Work order ▸
Lines with "tail": report how many there are in the listing below, giving the number and nothing else.

The data ▸
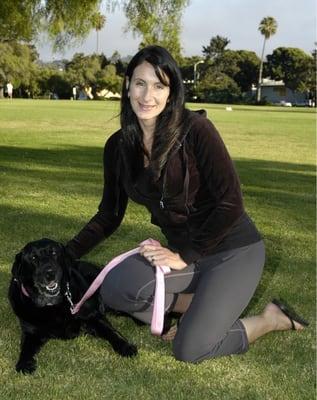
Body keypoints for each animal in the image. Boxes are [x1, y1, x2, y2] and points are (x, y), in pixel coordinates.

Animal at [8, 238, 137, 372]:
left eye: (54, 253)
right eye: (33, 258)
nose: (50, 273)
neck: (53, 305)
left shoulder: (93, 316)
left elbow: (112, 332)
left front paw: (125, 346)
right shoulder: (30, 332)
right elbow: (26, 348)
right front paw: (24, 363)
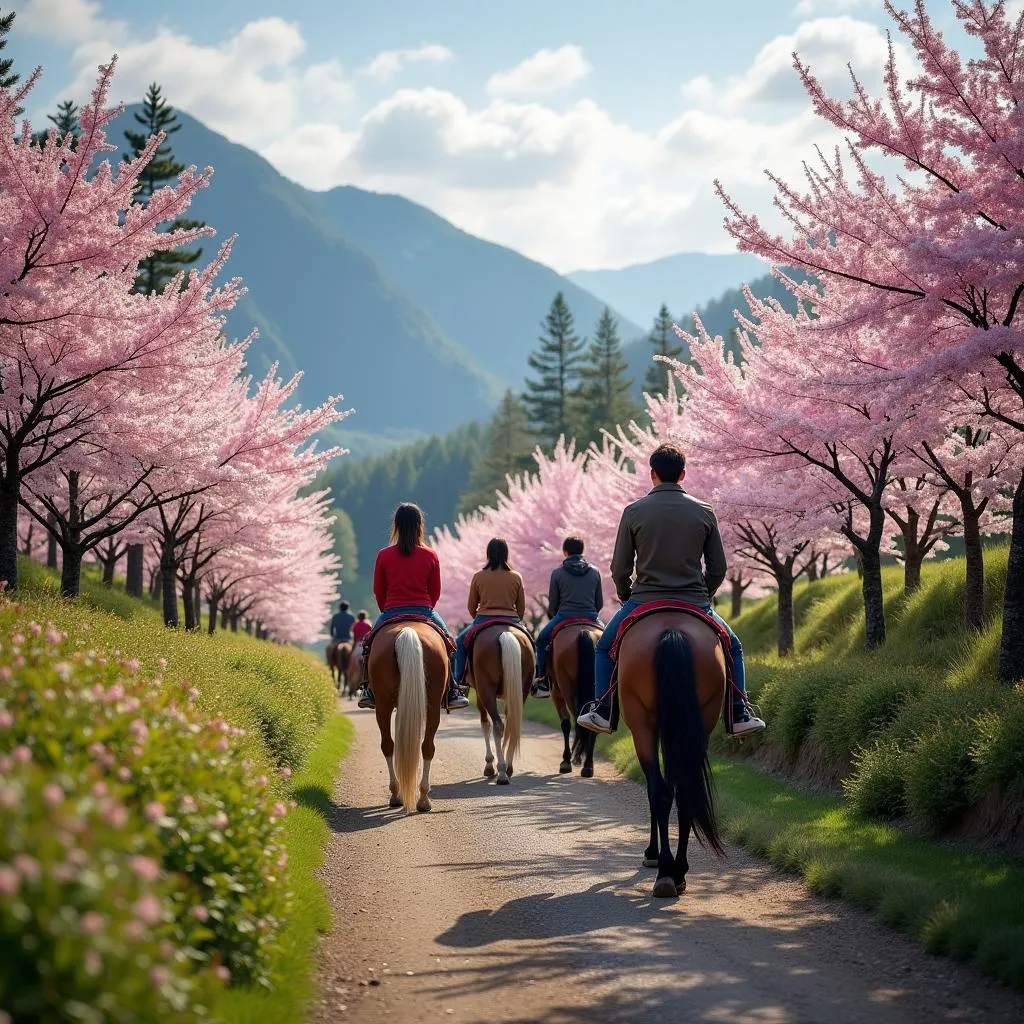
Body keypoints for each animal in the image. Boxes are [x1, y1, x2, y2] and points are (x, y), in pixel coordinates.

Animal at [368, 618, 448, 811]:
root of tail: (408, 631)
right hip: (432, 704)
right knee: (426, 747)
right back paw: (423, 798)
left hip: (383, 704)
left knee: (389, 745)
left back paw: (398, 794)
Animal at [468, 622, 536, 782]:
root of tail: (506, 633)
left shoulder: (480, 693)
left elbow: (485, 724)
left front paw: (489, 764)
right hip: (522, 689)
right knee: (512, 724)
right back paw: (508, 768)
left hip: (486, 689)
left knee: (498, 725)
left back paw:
...
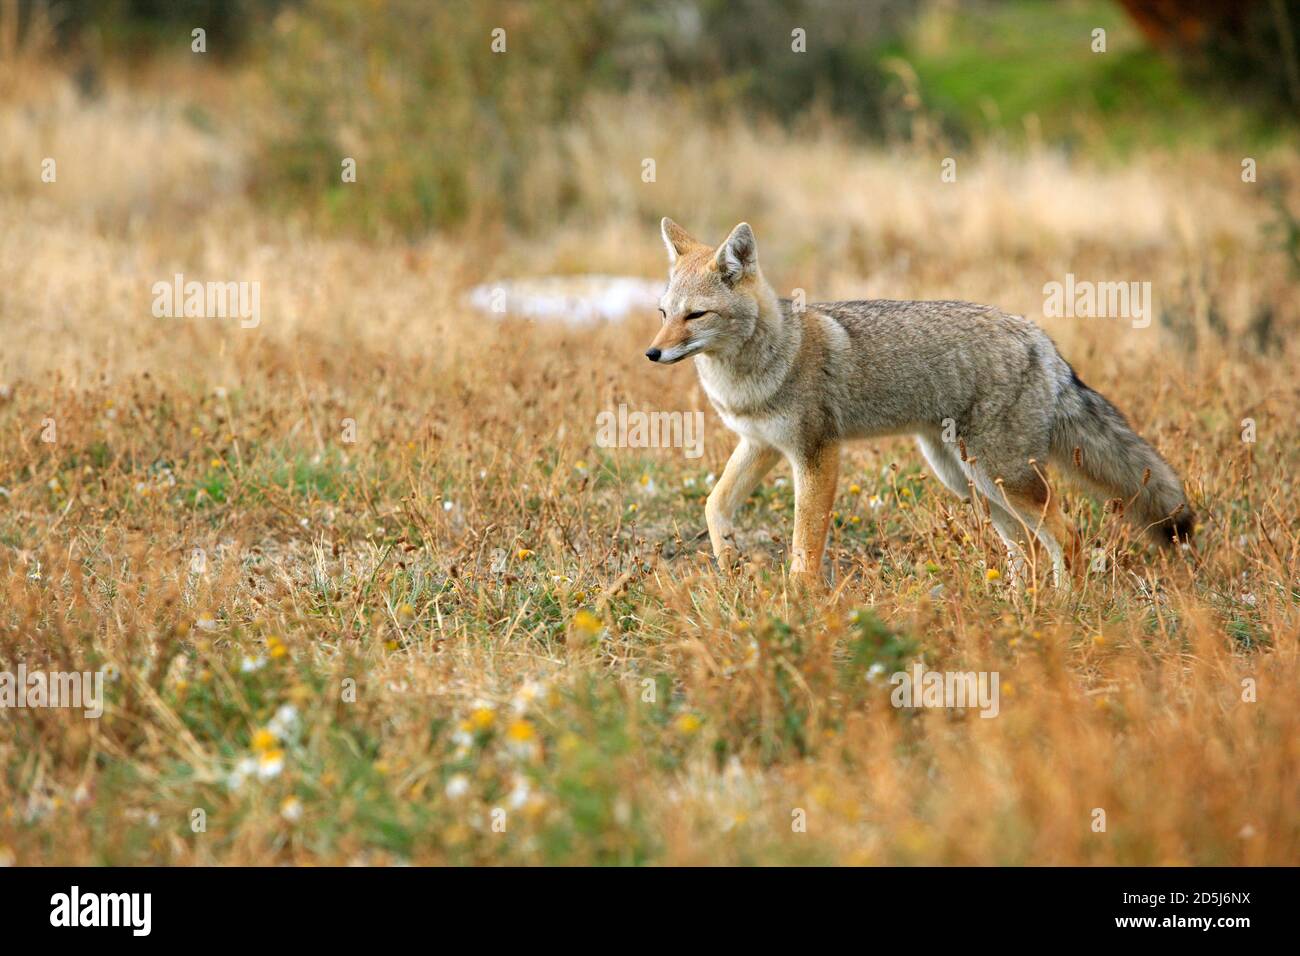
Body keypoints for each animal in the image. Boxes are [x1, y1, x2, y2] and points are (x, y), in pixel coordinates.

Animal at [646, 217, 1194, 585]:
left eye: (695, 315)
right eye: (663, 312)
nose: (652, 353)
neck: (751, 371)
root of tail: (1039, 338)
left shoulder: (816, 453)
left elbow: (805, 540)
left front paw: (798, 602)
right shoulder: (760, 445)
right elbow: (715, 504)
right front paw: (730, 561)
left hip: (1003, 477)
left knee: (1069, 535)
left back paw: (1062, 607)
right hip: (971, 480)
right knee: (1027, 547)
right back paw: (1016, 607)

Answer space ▸
3